The article gives a short overview about the wireless local area network (WLAN) and the IEEE 802.11 standards.

Content:

• 1. Abstract
• 2. IEEE 802.11/802.11b Wireless Ethernet Standard
• 3. IEEE 802.11 PHY-Layer
• 4. IEEE 802.11 MAC-Schicht

The possibilities of WLANs seems to be an infinite and important step forward to ubiquitous computing. Over a connection between two computers to a LAN-coupling of several miles everything is practicable. The simplest solution comprises an ad-hoc network as afore mentioned with a wireless network interface cards for each computer. The data transmission within WLANs is realised by the radio technology. The range of a wireless network can be increased with the implementation of a access point (AP). A AP within a WLAN is comparable with a bridge in a LAN and supports the connection to several clients. In many topologies APs operate as a data gateway which receives, buffers and exchanges data between several mobile clients and a WLAN. In general a WLAN based on the IEEE 802.11 standard and specifies the communication ”between a wireless client and a base station or access point, as well as among clients” [IEEE01]. A WLAN supports a data transfer rate up to 11 Mbit/s. But a new WLAN product generation offers 54 Mbit/s and it is called HiperLAN2 (High Performance LAN) [tecchan03]. WLAN operates in the unlicensed 2.4-GHz ISM-band as well as Bluetooth. The range of WLANs comprise up to 100 meters. In the following there is a short overview about this standard.
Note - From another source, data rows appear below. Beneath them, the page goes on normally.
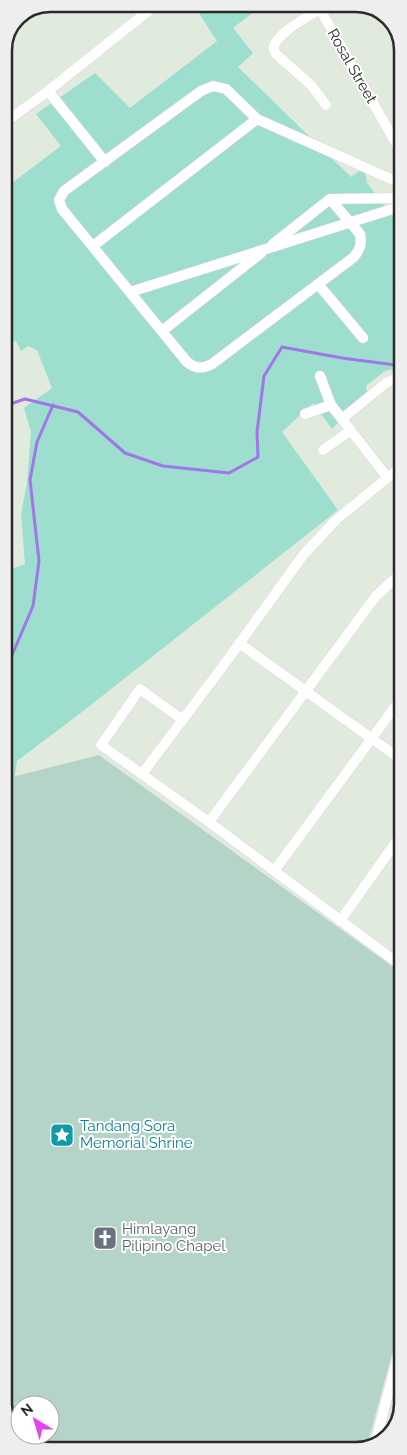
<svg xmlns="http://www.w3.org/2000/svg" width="407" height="1455" viewBox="0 0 407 1455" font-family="Raleway,sans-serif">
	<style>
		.education { fill: #d4eccd }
		.green { fill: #9ddecf }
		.cemetery { fill: #b5d4c8; fill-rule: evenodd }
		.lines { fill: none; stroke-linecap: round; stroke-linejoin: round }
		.stream { stroke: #a176e6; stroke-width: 3 }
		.street-casing { stroke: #e0d2e2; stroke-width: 11 }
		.street { stroke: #fff; stroke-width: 10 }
		.labels { text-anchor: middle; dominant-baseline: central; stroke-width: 4; stroke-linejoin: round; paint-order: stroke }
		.street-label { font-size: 15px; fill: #2a2a2a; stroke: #fff }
		.culture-label { font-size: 15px; fill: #0d838f; stroke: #fff; text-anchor: start }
		.worship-label { font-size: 15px; fill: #5b616d; stroke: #fff; text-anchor: start }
		.rim { fill: none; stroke: #2a2a2a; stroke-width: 2.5 }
	</style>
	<rect width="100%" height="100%" fill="#e1ebdd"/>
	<path class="education" d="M 395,1387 L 403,1389 L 403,1405 L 400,1415 L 388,1412 Z"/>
	<path class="green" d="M 193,4 L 264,4 L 233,28 L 253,53 L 238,67 L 351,177 L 364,168 L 367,183 L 402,228 L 402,269 L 392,284 L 402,294 L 403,366 L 385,371 L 366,386 L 367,393 L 332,429 L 313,403 L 282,432 L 338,510 L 82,712 L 17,761 L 15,776 L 32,778 L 4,809 L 4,585 L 11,569 L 25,564 L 21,514 L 27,483 L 31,432 L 24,408 L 52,388 L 37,350 L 28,346 L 21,351 L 16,341 L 4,339 L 4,189 L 61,146 L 36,114 L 95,73 L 130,108 L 217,41 Z"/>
	<path class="cemetery" d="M 99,755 L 403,974 L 403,1313 L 366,1450 L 45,1451 L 20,1439 L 5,1414 L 4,779 ZM 20,1405 L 50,1405 L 50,1435 L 20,1435 Z"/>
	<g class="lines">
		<path class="stream" d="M 4,406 L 25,399 L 78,412 L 125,453 L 163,466 L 229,473 L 258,457 L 257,432 L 264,376 L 282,347 L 342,358 L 403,366
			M 4,674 L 33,606 L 39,561 L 30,480 L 37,442 L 53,405"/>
		<g class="street-casing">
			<path id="street" d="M 317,4 L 402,154
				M 320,9 C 306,18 278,32 273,48 L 276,54 L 312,86 L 326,105
				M 48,91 L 105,162
				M 4,123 L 48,91 L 157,4
				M 402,184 L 257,119 L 226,89 L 213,86 L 201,91 L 64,191 L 59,200 L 62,209 L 187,362 C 196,369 202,369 212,364 L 354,257 C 360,249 362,244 360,234 L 330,199 L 402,198
				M 273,244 L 330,199
				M 93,246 L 257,119
				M 318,284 L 363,338
				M 130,292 L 402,206
				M 162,331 L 261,253
				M 320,376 L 331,405 L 387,477
				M 305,414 L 331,405
				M 342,419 L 386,383 L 403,375
				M 323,450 L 351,430
				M 239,643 L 403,761
				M 183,720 L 140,689 L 101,745 L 209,822 L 403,967
				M 142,774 L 223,666 L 304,554 L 336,520 L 403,465
				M 209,822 L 376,596 L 403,571
				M 274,871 L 403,696
				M 340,921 L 403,832
				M 375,1444 L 403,1336"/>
		</g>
		<use href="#street" class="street"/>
	</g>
	<defs>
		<g id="sight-square" transform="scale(1.25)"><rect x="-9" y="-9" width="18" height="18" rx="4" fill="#0f9aa8" stroke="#fff"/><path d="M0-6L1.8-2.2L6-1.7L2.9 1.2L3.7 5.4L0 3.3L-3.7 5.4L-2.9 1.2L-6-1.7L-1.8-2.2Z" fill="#fff"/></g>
		<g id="church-square" transform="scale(1.25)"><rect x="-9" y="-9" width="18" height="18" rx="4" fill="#6b7280" stroke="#fff"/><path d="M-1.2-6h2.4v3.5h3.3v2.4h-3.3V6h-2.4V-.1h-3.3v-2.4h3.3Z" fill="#fff"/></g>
	</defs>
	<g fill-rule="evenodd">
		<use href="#sight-square" x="62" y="1135"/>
		<use href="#church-square" x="105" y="1238"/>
	</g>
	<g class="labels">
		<g class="street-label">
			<text transform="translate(352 66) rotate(60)">Rosal Street</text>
		</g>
		<g class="culture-label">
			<text x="80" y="1126">Tandang Sora<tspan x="80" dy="17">Memorial Shrine</tspan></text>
		</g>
		<g class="worship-label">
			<text x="122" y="1229">Himlayang<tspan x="122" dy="17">Pilipino Chapel</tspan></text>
		</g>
	</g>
	<path d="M0 0H407V1455H0ZM50 12H356A38 38 0 0 1 394 50V1404A38 38 0 0 1 356 1442H50A38 38 0 0 1 12 1404V50A38 38 0 0 1 50 12Z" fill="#eee" fill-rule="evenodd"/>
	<path class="rim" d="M50 12H356A38 38 0 0 1 394 50V1404A38 38 0 0 1 356 1442H50A38 38 0 0 1 12 1404V50A38 38 0 0 1 50 12Z"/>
	<g transform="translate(35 1420) rotate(322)"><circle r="24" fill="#ffffff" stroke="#aaaaaa"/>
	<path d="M0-4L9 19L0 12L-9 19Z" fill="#e147ee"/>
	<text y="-8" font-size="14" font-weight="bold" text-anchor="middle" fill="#2a2a2a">N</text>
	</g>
</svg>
In 1997 IEEE published the 802.11 Wireless Ethernet Standard with a data transfer rate of 1-2Mbit/s. But two years later IEEE adopted the 802.11b standard which based on the 802.11 standard and extended the data transfer rate of 5.5 Mbit/s and 11 Mbit/s. The IEEE 802.11 standard describes a detailed software, hardware and protocol specification for the PHY- and MAC-layer (”physical” and ”media access control”) of the OSI Reference Model (Open System Interconnection).

In general is the PHY-Layer responsible for the data transmission between two nodes. Therefore it was necessary to define a uniform interface and protocols for communication among wireless nodes. It also includes access points (APs) in a network as well. The PHY-Layer comprises the FHSS (Frequency Hopping Spread Spectrum) technology, DSSS (Direct Sequence Spread Spectrum) technology and the infrared technology. Whereas the infrared technology is rarely used in the practice today.
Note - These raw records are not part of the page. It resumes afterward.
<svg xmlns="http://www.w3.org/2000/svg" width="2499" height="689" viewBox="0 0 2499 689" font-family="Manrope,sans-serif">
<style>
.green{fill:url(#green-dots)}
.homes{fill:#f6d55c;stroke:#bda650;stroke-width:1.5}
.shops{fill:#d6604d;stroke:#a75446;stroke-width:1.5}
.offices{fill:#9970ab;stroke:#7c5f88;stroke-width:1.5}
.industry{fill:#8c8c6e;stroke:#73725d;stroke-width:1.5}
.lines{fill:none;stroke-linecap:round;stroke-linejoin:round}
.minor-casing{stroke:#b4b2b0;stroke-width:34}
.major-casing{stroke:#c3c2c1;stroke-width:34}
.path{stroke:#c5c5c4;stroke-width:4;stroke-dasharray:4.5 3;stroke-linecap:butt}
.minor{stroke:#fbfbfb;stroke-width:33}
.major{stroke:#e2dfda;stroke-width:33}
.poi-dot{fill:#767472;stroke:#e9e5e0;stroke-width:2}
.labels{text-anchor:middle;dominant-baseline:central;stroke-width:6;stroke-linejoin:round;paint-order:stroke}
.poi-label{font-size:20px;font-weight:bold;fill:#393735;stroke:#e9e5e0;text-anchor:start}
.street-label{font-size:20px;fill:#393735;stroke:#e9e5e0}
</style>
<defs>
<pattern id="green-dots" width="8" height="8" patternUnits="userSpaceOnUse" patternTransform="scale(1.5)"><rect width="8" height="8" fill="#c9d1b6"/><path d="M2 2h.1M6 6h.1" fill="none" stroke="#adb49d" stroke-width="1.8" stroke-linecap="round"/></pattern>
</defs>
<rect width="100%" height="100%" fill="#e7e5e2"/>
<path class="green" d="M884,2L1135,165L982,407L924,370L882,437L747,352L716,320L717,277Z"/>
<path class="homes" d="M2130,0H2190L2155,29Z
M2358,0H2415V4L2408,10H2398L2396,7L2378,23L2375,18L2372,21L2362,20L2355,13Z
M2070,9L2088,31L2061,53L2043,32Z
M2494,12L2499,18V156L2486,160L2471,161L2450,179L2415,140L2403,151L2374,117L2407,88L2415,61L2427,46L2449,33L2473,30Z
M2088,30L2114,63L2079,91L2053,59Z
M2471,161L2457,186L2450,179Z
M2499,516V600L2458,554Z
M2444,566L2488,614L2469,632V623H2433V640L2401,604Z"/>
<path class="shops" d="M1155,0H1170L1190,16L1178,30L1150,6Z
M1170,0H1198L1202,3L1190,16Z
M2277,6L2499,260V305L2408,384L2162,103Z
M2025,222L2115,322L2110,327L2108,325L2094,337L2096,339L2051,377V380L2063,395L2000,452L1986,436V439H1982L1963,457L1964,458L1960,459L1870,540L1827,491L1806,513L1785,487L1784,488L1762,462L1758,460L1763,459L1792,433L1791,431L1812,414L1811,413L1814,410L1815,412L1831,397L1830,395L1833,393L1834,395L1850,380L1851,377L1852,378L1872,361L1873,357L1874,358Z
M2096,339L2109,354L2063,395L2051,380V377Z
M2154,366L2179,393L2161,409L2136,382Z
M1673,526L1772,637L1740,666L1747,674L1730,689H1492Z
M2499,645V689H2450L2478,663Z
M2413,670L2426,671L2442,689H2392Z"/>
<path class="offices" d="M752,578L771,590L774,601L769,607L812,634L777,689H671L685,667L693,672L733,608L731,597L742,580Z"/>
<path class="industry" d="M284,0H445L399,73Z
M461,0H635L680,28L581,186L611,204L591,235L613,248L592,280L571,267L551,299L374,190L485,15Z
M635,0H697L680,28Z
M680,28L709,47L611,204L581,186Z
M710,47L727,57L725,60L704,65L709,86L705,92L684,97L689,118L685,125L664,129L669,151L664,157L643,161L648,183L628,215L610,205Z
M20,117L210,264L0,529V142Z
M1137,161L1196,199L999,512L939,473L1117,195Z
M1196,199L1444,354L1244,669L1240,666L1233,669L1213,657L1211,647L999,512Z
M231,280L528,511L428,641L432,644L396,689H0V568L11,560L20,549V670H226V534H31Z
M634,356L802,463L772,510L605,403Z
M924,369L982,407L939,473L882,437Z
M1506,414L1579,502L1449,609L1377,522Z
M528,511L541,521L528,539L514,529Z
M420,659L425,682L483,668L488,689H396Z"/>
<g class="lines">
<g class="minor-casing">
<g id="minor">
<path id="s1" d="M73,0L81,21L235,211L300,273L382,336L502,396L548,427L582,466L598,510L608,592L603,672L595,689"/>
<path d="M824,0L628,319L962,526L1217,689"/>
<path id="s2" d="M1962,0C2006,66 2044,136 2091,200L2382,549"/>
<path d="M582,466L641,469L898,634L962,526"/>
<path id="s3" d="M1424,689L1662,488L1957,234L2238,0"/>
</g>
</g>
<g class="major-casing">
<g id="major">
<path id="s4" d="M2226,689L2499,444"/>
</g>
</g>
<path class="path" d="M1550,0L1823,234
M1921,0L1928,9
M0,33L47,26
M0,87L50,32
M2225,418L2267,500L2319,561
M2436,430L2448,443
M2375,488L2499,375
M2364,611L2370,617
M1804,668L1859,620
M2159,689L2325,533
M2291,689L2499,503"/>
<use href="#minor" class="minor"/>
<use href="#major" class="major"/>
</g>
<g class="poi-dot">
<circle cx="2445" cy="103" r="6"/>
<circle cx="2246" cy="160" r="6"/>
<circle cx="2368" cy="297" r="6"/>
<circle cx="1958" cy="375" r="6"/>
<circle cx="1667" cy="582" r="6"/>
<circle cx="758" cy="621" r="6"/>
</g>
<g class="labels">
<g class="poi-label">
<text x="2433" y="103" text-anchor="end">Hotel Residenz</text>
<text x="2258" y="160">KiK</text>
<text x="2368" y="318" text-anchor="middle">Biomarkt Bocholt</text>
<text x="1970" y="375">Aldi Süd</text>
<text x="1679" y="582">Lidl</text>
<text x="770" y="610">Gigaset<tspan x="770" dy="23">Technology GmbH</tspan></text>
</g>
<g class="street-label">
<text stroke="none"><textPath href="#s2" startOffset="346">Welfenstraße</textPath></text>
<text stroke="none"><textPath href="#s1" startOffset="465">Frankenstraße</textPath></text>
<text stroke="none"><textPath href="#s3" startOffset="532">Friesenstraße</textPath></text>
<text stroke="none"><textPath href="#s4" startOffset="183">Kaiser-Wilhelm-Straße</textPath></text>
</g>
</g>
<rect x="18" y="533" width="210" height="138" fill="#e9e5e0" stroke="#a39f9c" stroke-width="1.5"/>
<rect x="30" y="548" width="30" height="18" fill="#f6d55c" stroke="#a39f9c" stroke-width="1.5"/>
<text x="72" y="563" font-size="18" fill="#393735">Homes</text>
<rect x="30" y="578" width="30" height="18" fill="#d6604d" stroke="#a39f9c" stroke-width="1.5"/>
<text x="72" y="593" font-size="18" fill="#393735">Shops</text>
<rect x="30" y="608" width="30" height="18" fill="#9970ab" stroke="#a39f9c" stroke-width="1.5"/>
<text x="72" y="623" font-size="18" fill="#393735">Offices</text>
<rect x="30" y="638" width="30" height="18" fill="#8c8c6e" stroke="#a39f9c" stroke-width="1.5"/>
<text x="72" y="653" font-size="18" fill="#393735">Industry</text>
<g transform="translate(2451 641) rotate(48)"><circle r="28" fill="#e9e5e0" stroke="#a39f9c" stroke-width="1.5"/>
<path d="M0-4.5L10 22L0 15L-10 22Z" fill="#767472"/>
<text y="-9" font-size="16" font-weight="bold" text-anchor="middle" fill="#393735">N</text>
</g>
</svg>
FHSS is a modulation procedure in WLANs. It is switching of frequencies multiple per second during a radio transmission to minimize any interferences. In contrast to FHSS DSSS generates for every bit that have to be transmitted a redundant bit (also known as a chipping code). The chipping code supports to recover the original data if data information are damaged during transmission [WLAN03].
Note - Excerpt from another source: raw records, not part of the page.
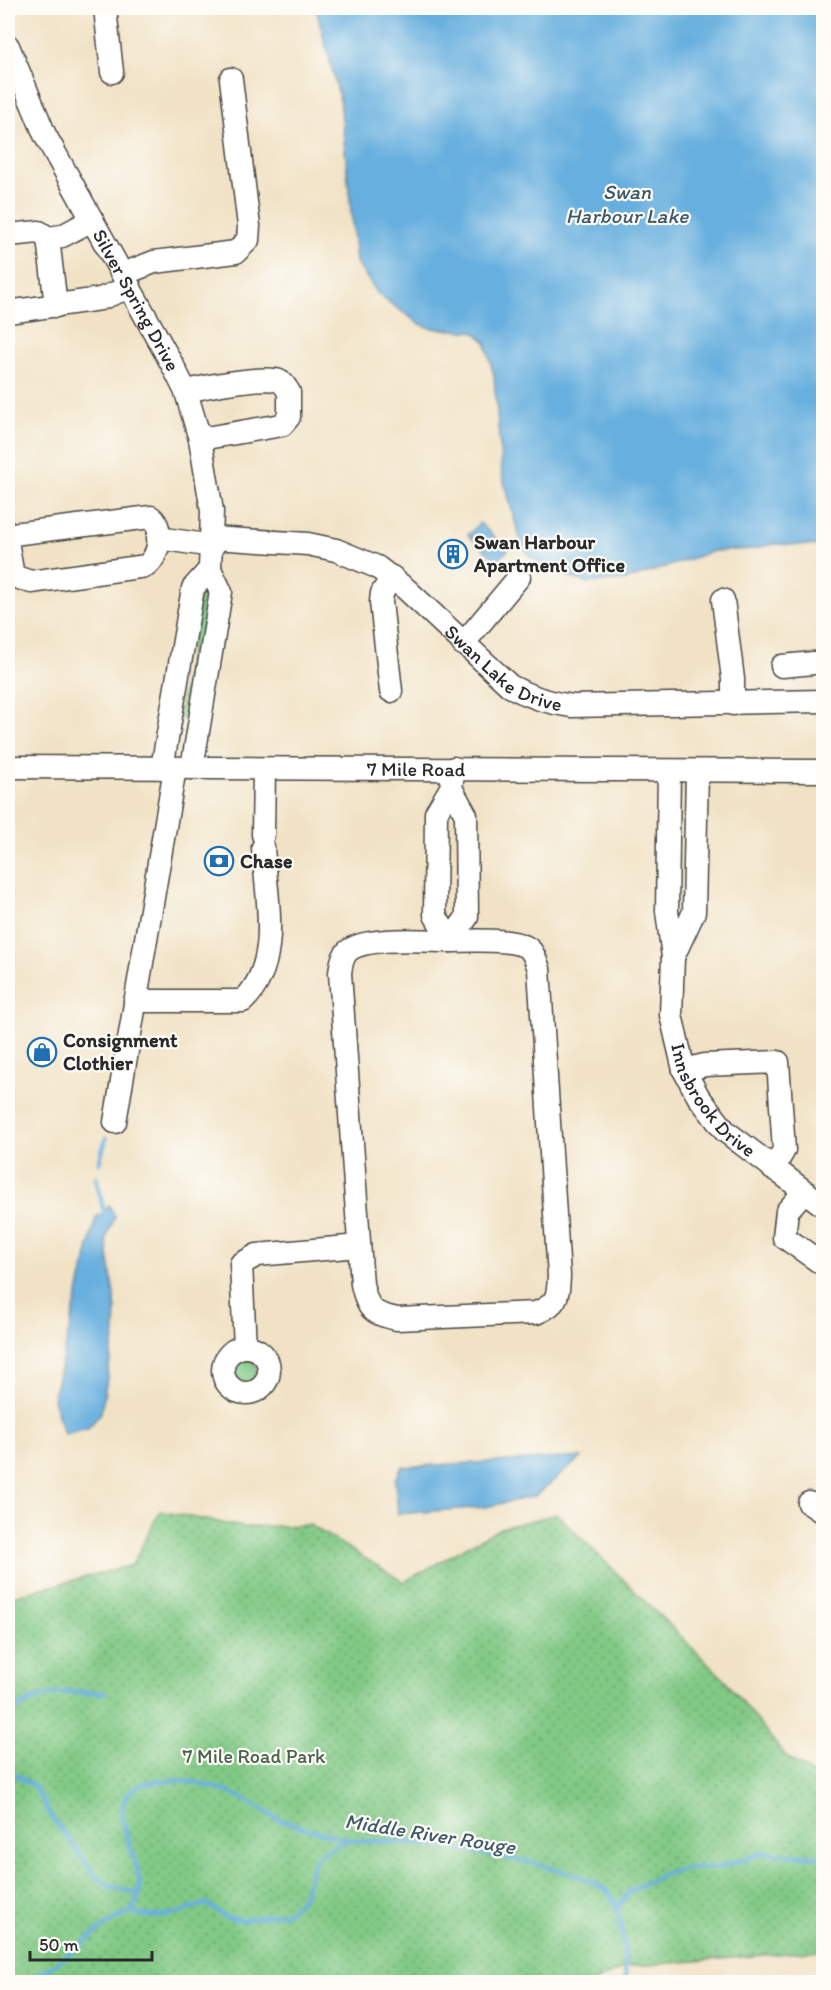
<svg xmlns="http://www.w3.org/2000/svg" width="831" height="1990" viewBox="0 0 831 1990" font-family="Itim,sans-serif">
<defs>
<pattern id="park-dots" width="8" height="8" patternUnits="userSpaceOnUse" patternTransform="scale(1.5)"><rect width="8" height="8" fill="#81c985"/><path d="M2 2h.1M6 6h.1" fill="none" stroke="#6aa36d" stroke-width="1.8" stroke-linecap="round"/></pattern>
</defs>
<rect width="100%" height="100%" fill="#fdfcf7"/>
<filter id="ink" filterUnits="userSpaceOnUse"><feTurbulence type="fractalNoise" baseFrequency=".0167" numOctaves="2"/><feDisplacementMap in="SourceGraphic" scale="12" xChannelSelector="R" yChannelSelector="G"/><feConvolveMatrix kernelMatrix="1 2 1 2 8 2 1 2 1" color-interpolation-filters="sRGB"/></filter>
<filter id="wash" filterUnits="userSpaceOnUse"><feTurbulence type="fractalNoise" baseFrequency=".008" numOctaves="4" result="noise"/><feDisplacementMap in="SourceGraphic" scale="24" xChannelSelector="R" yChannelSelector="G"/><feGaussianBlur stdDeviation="1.35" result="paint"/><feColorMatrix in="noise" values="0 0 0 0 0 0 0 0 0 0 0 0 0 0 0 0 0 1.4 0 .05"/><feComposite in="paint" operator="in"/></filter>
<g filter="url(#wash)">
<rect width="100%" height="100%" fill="#f1e2c5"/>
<g fill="#81c985" stroke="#567a58" stroke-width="1.5">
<path d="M202,587L211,589L190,715L182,719L178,717Z"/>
<path d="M247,1355L258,1369L254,1379L246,1384L239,1379L234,1368L242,1356Z"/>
</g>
<path fill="url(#park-dots)" stroke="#567a58" stroke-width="1.5" d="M160,1511L243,1527L310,1525L404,1582L500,1528L557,1514L723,1678L785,1755L823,1782V1950L626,1967L594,1982H8V1597L132,1565Z"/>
<g fill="#66afde" stroke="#486d84" stroke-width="1.5">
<path d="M316,8H823V546L773,544L754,549L714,551L626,580L588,583L560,574L530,557L519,536L502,474L494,376L485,341L474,332L430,328L418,323L378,294L356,262L340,100Z"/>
<path d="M480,523L508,550L497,561L468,535Z"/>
<path d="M109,1205L115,1216L106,1239L116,1309L115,1333L101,1413L88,1428L64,1434L53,1399L96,1217L104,1213Z"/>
<path d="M582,1457L535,1496L485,1507L398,1514L395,1479L402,1467Z"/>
</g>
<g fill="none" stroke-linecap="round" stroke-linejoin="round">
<g stroke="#66afde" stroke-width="4.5">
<path d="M99,1163L106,1138"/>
<path d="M96,1177L104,1213"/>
<path d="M8,1714C43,1690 63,1691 105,1693"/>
<path d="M8,1760L9,1771L34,1786L51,1816L97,1878L111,1886L139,1894"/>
<path d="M616,1909L630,1891L664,1874L688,1868H715L764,1853L824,1857"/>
<path d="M130,1912C161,1921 178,1914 206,1903L225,1917L243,1920L288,1912L304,1896L314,1861L322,1853L347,1840"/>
<path d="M22,1982C55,1970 83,1941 112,1921C117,1917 127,1916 131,1910C134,1907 139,1899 139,1894C146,1863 98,1804 139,1786C169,1773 212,1784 240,1797C253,1803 264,1812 276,1818C297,1827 323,1833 346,1839C364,1844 385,1840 404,1842C453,1848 564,1863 603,1888C623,1900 626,1961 625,1982"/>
</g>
</g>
</g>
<g filter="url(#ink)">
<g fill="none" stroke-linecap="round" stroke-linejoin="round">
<g stroke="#494642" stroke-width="25">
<g id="minor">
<path d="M105,8L112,72"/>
<path id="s1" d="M8,46L45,135L173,366L186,392L200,439L212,511L210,569L221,592L192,768"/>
<path d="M8,235L39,232L48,238L62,236L92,220"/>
<path d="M48,238L56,306"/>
<path d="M123,274L154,262L236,252L248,240L249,226L231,79"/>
<path d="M8,312L100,299L130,287"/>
<path d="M186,392C203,386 259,377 275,380C283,381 285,386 289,392V417L282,425L200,439"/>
<path d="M8,537L13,534L151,517C165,528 159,557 146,566L31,582L13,576L8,547"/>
<path d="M158,538L213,546"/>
<path id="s2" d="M213,538L308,544L336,550L377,567L406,589L510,686C530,697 548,703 572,706L824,701"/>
<path d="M723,600L733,679V704"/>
<path d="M463,644L519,577"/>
<path d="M782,666L824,662"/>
<path d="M391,691L381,602L382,593L392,577"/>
<path id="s3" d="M8,767L824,771"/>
<path d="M162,768L193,588L210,569"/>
<path id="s4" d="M669,771L667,911L673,957L671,1015L684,1070L698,1096L725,1131L824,1206"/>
<path d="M451,788L466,815L467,917L450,941L435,915L436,813L451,788L454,768"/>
<path d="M263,835L264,769"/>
<path d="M450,941C468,941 520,937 531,951C535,956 537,964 539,969L559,1276C558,1298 557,1304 536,1313L397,1319C371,1313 368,1310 362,1284L340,973C341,965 342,957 348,951C366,936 426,941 450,941Z"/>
<path d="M673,957L694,912L697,771"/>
<path d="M135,1001H243C283,963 266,897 263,847"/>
<path d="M684,1070L705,1065L778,1062L784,1150L773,1169"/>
<path d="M115,1122L175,768"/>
<path d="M804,1192L787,1211L784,1237L824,1265"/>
<path d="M245,1347L241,1264L257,1255L359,1246"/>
<circle cx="246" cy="1370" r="23"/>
<path d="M809,1503L824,1513"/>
</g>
</g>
<use href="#minor" stroke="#fff" stroke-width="22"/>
</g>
</g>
<defs>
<g id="building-ring" transform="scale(1.5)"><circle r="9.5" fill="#fdfcf7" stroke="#1f6fb2" stroke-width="1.5"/><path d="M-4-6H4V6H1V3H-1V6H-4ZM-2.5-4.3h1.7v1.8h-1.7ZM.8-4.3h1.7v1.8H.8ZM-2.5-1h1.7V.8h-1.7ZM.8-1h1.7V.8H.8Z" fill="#1f6fb2"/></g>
<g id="bank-ring" transform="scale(1.5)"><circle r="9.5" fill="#fdfcf7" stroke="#1f6fb2" stroke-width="1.5"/><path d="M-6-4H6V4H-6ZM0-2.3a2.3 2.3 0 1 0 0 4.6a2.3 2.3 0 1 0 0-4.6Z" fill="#1f6fb2"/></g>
<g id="shop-ring" transform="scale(1.5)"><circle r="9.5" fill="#fdfcf7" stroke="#1f6fb2" stroke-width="1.5"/><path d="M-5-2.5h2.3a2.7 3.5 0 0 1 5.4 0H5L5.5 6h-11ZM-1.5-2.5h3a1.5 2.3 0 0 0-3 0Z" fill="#1f6fb2"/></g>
</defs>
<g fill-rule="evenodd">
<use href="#building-ring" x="453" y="554"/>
<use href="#bank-ring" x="219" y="861"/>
<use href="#shop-ring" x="42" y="1052"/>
</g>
<g text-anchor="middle" stroke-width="4.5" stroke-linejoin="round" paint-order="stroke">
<g font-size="20" fill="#2b2b2b" stroke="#fdfcf7">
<text dy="7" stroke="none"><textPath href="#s1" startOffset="285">Silver Spring Drive</textPath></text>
<text dy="7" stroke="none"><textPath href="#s2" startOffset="332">Swan Lake Drive</textPath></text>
<text dy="7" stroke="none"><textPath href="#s3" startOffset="408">7 Mile Road</textPath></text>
<text dy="7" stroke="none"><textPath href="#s4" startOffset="342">Innsbrook Drive</textPath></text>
</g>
<g font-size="20" font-weight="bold" fill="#2b2b2b" stroke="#fdfcf7" text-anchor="start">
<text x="474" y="549">Swan Harbour<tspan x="474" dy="23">Apartment Office</tspan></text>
<text x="240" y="868">Chase</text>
<text x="63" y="1047">Consignment<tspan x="63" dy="23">Clothier</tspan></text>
</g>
<g font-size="20" fill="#49624a" stroke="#fdfcf7">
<text x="254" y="1763">7 Mile Road Park</text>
</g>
<g font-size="21" font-style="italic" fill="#40596a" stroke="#fdfcf7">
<text x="627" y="199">Swan<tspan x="627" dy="24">Harbour Lake</tspan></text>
<text transform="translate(430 1834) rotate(9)" y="7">Middle River Rouge</text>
</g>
</g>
<rect width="831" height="1990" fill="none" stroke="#fdfcf7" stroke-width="30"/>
<path d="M30 1951v9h122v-9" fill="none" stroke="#2b2b2b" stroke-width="3"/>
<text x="39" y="1951" font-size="18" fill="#2b2b2b" stroke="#fdfcf7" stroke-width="4.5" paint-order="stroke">50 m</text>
</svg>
The MAC-Layer is one of two sublayers that make up the Data Link Layer in the OSI Reference Model. It consists of a number of MAC protocols which are responsible for a controlled data transmission between two stations. The 802.11 standard defines for example the Carrier Sense Multiple Access with Collision Avoidance (CSMA/CA) protocol. In general the CSMA/CA protocol tries to realise a collision-free data transmission. Such collision avoidance is achieved by a carrier sense scheme. At first the station that intends to transmit any data packages sends a test signal. Such test signal scans the transmission channel for any jams. After the waiting for a sufficient time for all stations to receive the test signal the intended station transmits its data frame. If there is a jam in the channel the station waits sufficient time. While transmitting there is a jam signal from another station it stops data transmitting for a random time and tries again.